I can't believe I never realized the frequency domain can be used for image compression. It's so obvious after seeing it. Is that how most image compression algorithms work? Just wipe out the quieter parts of the frequency domain?
Images are not truly bandlimited, which means they can't be perfectly represented in the frequency domain, so instead there's a compromise where smaller blocks of them are encoded with a mix of frequency domain and spatial domain predictors. But that's the biggest part of it, yes.
Most of the problem is sharp edges. These take an infinite number of frequencies to represent (= Nyquist theorem), so leaving some out gets you blurriness or ringing artifacts.
The other reason is that bandlimited signals infinitely repeat, but realistic images don't - whatever's on the left side of a photo doesn't necessarily predict anything about whatever's on the right side.
How are images not bandlimited? They don't get brighter than 255, 255, 255 or darker than 0,0,0
Bandlimited means limited in the frequency domain, not the spatial domain.
(Also, video is actually worse - only 16-235. Good thing there's HDR now.)

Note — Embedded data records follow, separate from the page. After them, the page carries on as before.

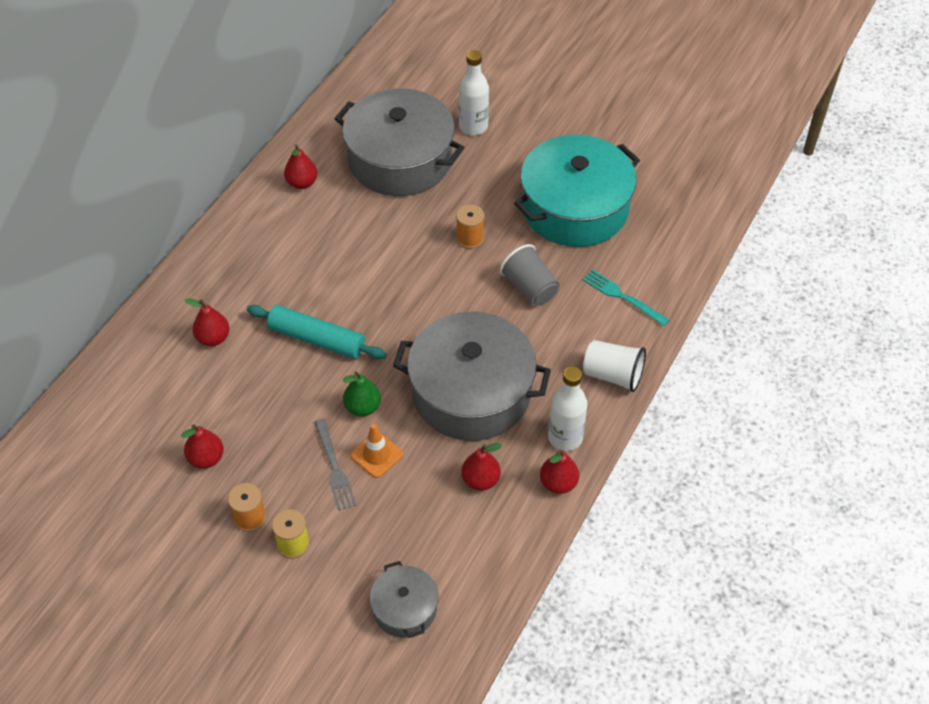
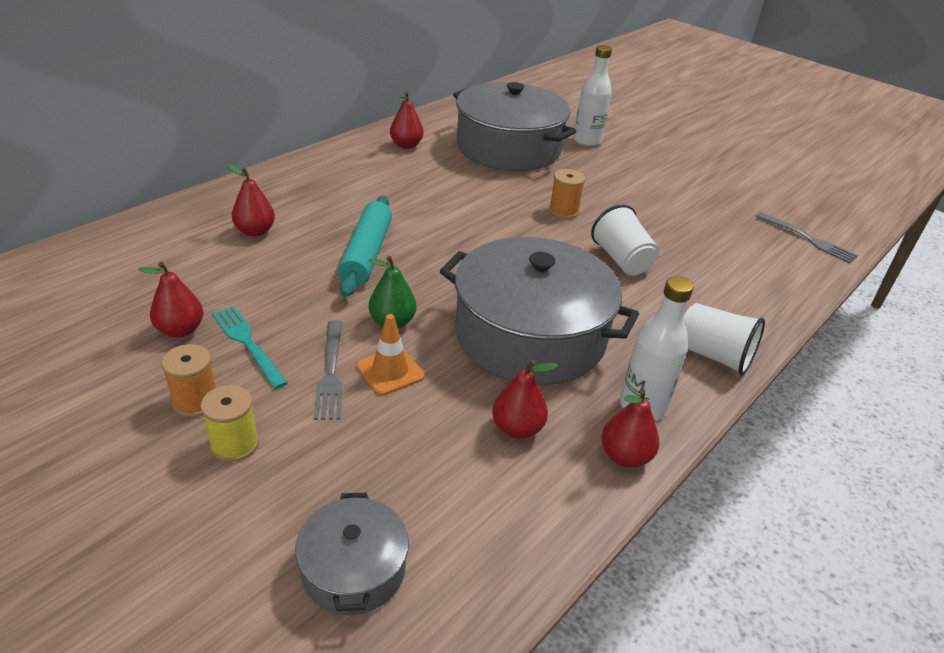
camera: 10 degrees right, 15 degrees down
turquoise rolling pin [247,305,387,359] -> turquoise rolling pin turned 60 degrees clockwise [338,196,392,297]
grey cup [500,244,559,306] -> white cup [591,205,659,275]
turquoise pot [514,135,640,247] -> none
turquoise fork [582,269,669,326] -> turquoise fork moved to [212,306,288,389]
none -> grey fork [756,212,858,263]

A real image not, but a digital image built up from pixels certainly is band limited. A sharp edge will require contributions from components across the whole spectrum that can be supported on a matrix the size of the image, the highest of which is actually called the Nyquist frequency
Not quite. You can tell this isn't true because there are many common images (game graphics, text, pixel art) where upscaling them with a sinc filter obviously produces a visually "wrong" image (blurry or ringing etc), whereas you can reconstruct them at a higher resolution "as intended" with something nonlinear (nearest neighbor interpolation, OCR, emulator filters like scale2x). That means the image contains information that doesn't work like a bandlimited signal does.

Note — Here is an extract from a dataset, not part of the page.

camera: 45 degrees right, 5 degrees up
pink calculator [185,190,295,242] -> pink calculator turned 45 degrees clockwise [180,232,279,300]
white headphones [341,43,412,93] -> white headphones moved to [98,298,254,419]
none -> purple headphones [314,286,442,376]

You could say MIDI is sort of like that for audio but it's used a lot less often.
I thought the image transform was conceptually done on a grid of infinitely-repeating copies of the image in the spatial domain?

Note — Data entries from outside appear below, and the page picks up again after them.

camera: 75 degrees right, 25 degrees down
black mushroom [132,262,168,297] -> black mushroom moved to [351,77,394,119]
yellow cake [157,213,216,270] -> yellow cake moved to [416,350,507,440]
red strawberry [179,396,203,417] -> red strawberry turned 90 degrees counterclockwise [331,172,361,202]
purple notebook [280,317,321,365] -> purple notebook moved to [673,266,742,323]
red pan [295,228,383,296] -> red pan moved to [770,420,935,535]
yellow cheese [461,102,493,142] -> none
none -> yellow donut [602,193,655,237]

Yep, this is how both MP3 (and Ogg-Vorbis) and JPEG all work. Picking the weights for which frequencies to keep is, presumably, chosen based on some psychoacoustic model but the coarse description is literally throwing away high order frequency information.
Does audio encoding use a similar method of using matrices to pick which frequencies get thrown away? Some video encoders allow you to change the matrices so you can tweak them based on content.
Audio is one dimensional, so it doesn't use matrices but just arrays (called subbands).
And you can't get too hard into psychoacoustic coding, because people will play compressed audio through all kinds of speakers or EQs that will unhide everything you tried to hide with the psychoacoustics. But yes, it's similar.
(IIRC, the #1 mp3 encoder LAME was mostly tuned by listening to it on laptop speakers.)
I know one mix studio that has a large selection of monitors to listen to a mix through ranging from the highest of high end studio monitors, mid-level monitors, home bookshelf speakers, and even a collection of headphones and earbuds. So when you say "check it on whatever you have available", you have to be a bit more specific with this guy's setup
There is more to it. Often the idea isn't just that you throw away frequencies, but also that data with less variance is possible to encode more efficiently. And it's not just that high frequency info is noise, it also tends to be smaller magnitude.
DCT is also often used as a substep in more complex image (or video) compression algorithms. That is, first identify some sub-area of the image with a lot of detail, then apply DCT to that sub-area and keep more of the spectrum, then do the same for other areas and keep more or less of the spectrum. This is where the quantization parameters that you have seen for video compression algorithms affect the behavior.
I remember seeing some video where they did a FT of an audio sample and then just used mspaint to remove some frequency component and transformed back to the audio / time domain.
Something along those lines anyway.
You don’t generally completely wipe the high frequencies, just encode it with less bits.